On December 21, Justice Brett Kavanaugh asked the administration to submit responses to challenges of the employer and health worker mandates, then scheduled oral arguments for January 7. The employer mandate was scheduled to take effect January 4, but the administration says it will not begin enforcing it until January 10, and will not enforce the health mandate until the legal dispute is resolved.
Some of the alarming things were when Justice Breyer who was appointed by Democratic president Bill Clinton claimed the hospitals “…are full almost to the point of the maximum.”
Breyer: "Hospitals are full almost to the point of the maximum."
— Phil Kerpen (@kerpen) January 7, 2022
These people know absolutely nothing. Zero. pic.twitter.com/F5z3Hzz6IR
“Why is the human being like a machine if it’s spewing a virus, blood-borne viruses,” asked Sotomayor. “Are you questioning Congress’ power or desire that OSHA do this if already in 1991 it told OSHA to issue regulations with respect to Hep C and B?”

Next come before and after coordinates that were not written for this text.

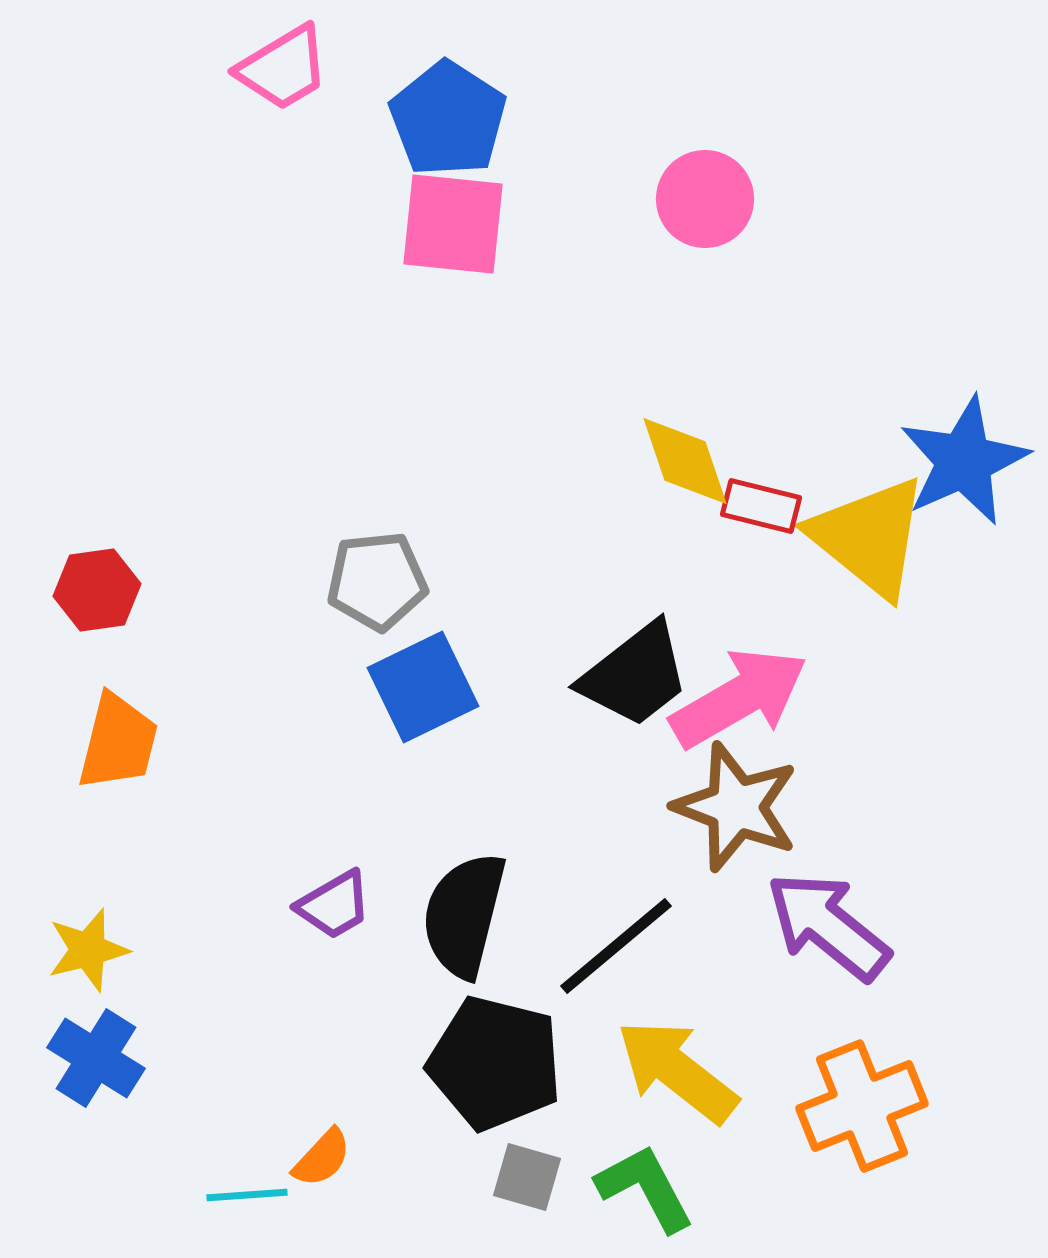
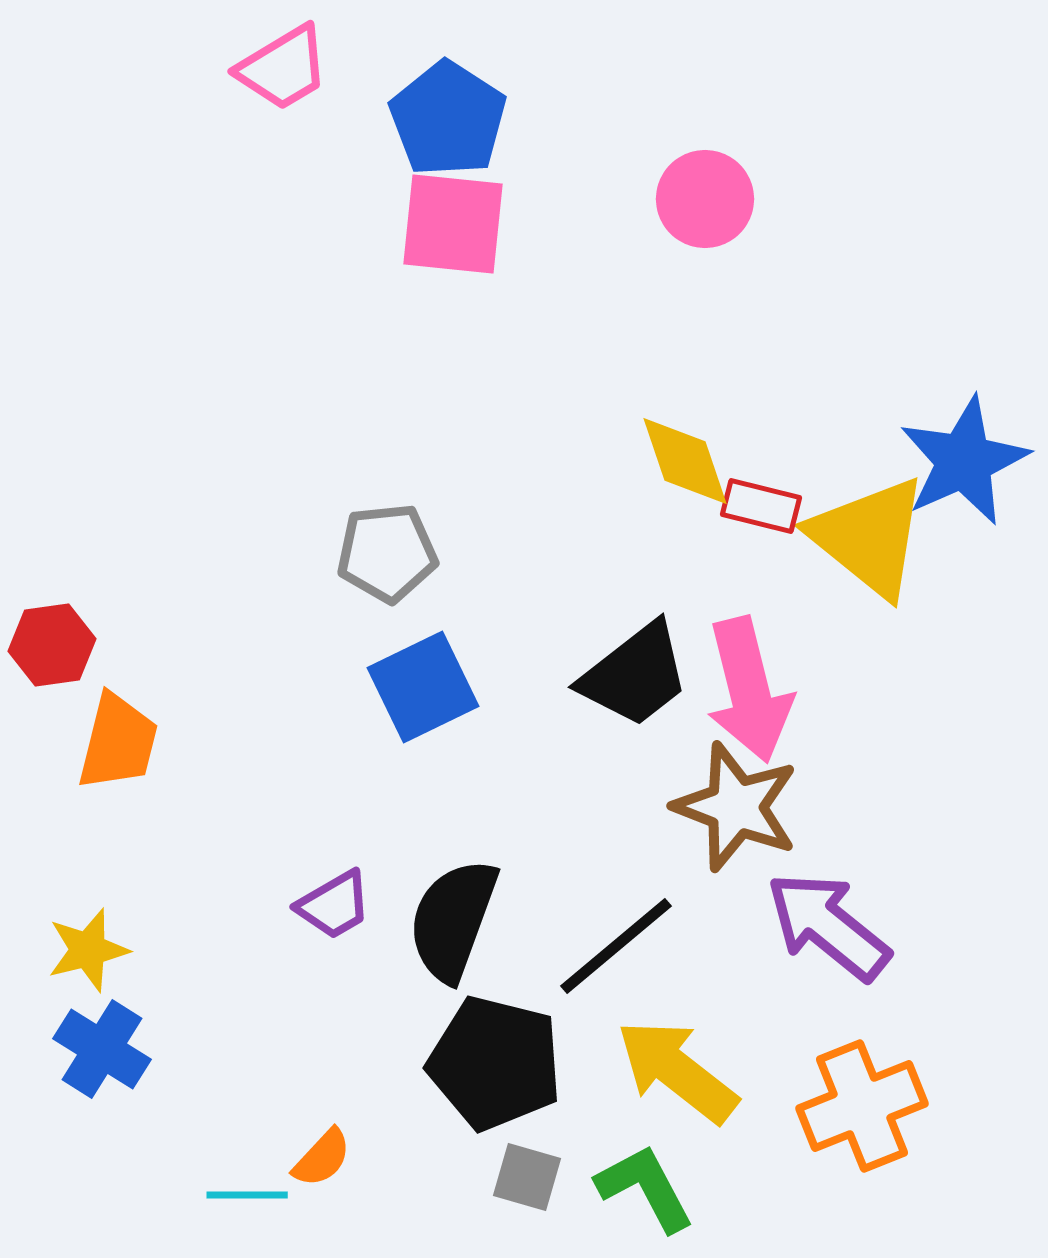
gray pentagon: moved 10 px right, 28 px up
red hexagon: moved 45 px left, 55 px down
pink arrow: moved 10 px right, 8 px up; rotated 106 degrees clockwise
black semicircle: moved 11 px left, 5 px down; rotated 6 degrees clockwise
blue cross: moved 6 px right, 9 px up
cyan line: rotated 4 degrees clockwise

Justices Clarence Thomas and Samuel Alito are skeptical of the mandates realizing anything not in the purview of the constitution is regulated to the authority of individual states and their legislatures not the federal government. With Chief Justice John Roberts even acknowledging that the federal mandates were entering a sphere of authority historically and constitutionally reserved for the states.
While its to early to tell which way the court will go one thing is for sure we all hope its in the direction of freedom and constitutional preservation.